3 Thoughts on “La migración no sólo es económicamente eficiente, es un derecho humano”

  • Interesante articulo pero ojala tuviera mas datos que soportan las opiniones.

    Creo que se puede defender por ayudar a otros seres humanos, pero la migracion no es un ganar-ganar siempre, ni economica ni socialmente. Hay estudios formales que muestran estas dinamicas y como la migracion afecta a los que ya vivian ahi.

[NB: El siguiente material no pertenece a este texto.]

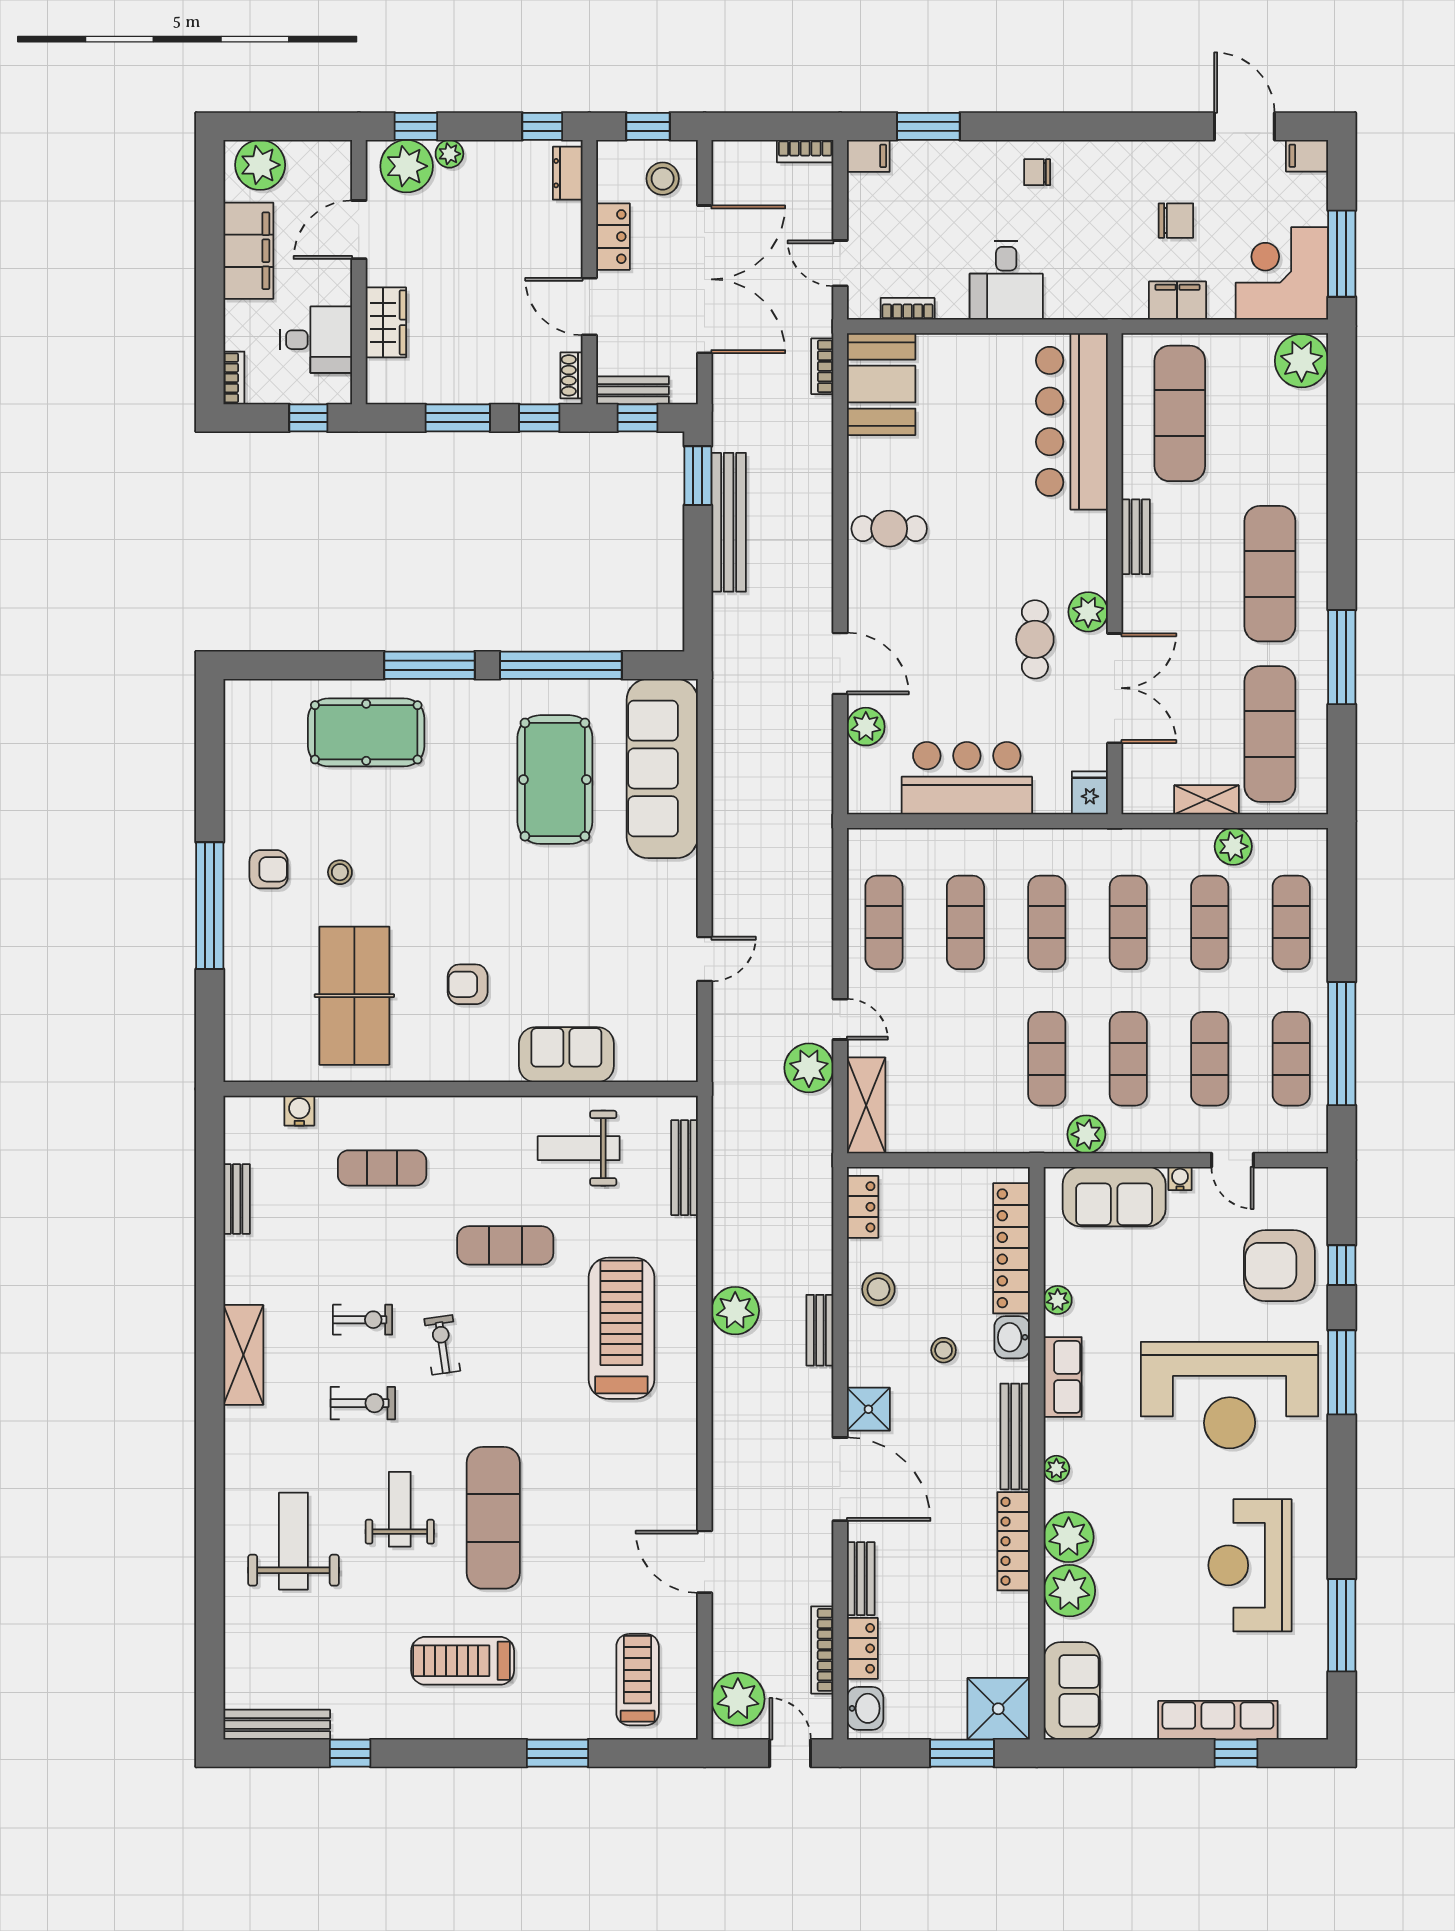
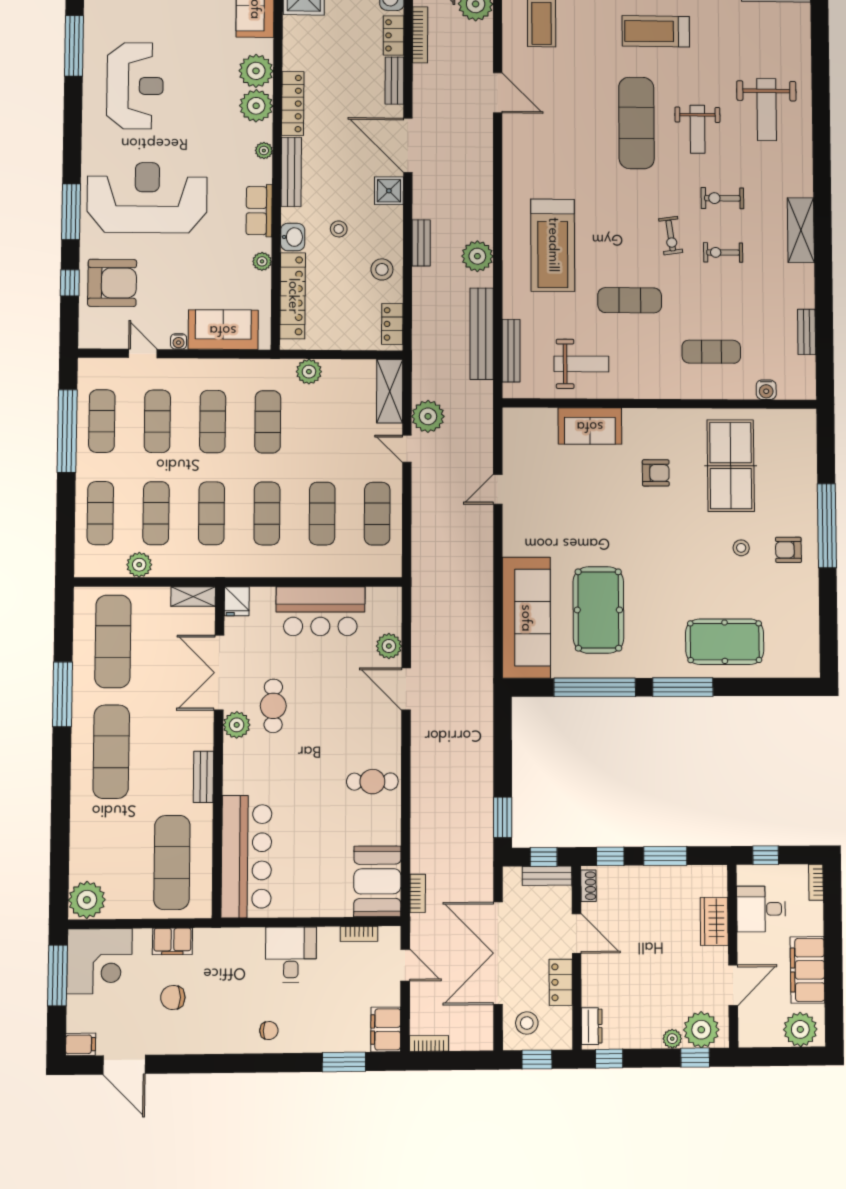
filing cabinet: (868, 156) -> (386, 1029), width x2.00
bench: (729, 522) -> (482, 334), moved
shelving: (1207, 800) -> (193, 596), moved
plant: (1086, 1134) -> (309, 372), moved
treadmill: (463, 1661) -> (656, 31), turned 180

    Aqui esta uno por ejemplo
    http://cis.org/Cost-Welfare-Immigrant-Native-Households

    Saludos,
    Pablo

  • Hola Pablo,

    Gracias por tu comentario. Si bien es cierto que la migración puede fomentar dinámicas complejas en términos sociales o políticos, desde el punto de vista económico existe bastante evidencia de que, al menos en el largo plazo, la migración beneficia más de lo que perjudica. Aquí (https://www.washingtonpost.com/news/wonk/wp/2013/01/29/five-things-economists-know-about-immigration/) hay un muy buen resumen sobre cosas en las que en general los economistas coinciden:
    + La migración beneficia a los migrantes mismos
    + La migración beneficia a la economía en su conjunto
    + La migración incrementa la innovación
    + El trabajador nativo promedio se beneficia
    + Para los trabajadores nativos poco calificados probablemente no exista diferencia alguna

    El estudio que mencionas en particular, que argumenta que los migrantes hacen más uso de la beneficencia pública (welfare) que la población nativa estadounidense, me parece que ignora, entre otros, 3 puntos fundamentales:

    1. Que los migrantes indocumentados no tienen acceso a servicios básicos que no están contabilizados como beneficencia y que tienen que pagar por sí mismos. Un ejemplo particularmente importante es el gasto en salud. En Estados Unidos no existen los hospitales públicos y los migrantes no tienen acceso a seguros pagados por el gobierno (conocidos como Medicare y Medicaid), lo que se convierte en un gasto muy elevado que tienen que pagar por cuenta propia, independientemente de su nivel de ingreso.

    2. Que los migrantes (en especial los indocumentados) pagan impuestos generalmente a tasas más altas que la población nativa. Según el Institute on Taxation and Economic Policy los migrantes indocumentados pagaron $11 mil 800 millones de dólares en impuestos estatales y locales en 2012, a una tasa efectiva promedio de 8%. (Como comparación el 1% de la población con mayores ingresos paga una tasa efectiva promedio de 5.4%). Adicionalmente, pagan impuestos federales cuyos beneficios no necesariamente reciben por no tener números de seguridad social. http://www.itep.org/pdf/undocumentedtaxes2015.pdf

    3. Que estos migrantes presentan niveles de pobreza mucho más elevados que la población nativa, muchas veces porque sus salarios se encuentran por debajo de los límites legales.

    El tema es sin duda complejo y existen muchas aristas, sin embargo creo que el discurso mediático muchas veces reduce el fenómeno completo al argumento superficial de que los migrantes llegan a aprovechar recursos, quitar trabajos e irrumpir en la vida cotidiana de los ciudadanos sin ir más a fondo. Considero que esto, además de ser falso, contribuye a generar sentimientos xenófobos con consecuencias no sólo éticamente reprobables, sino económicamente ineficientes.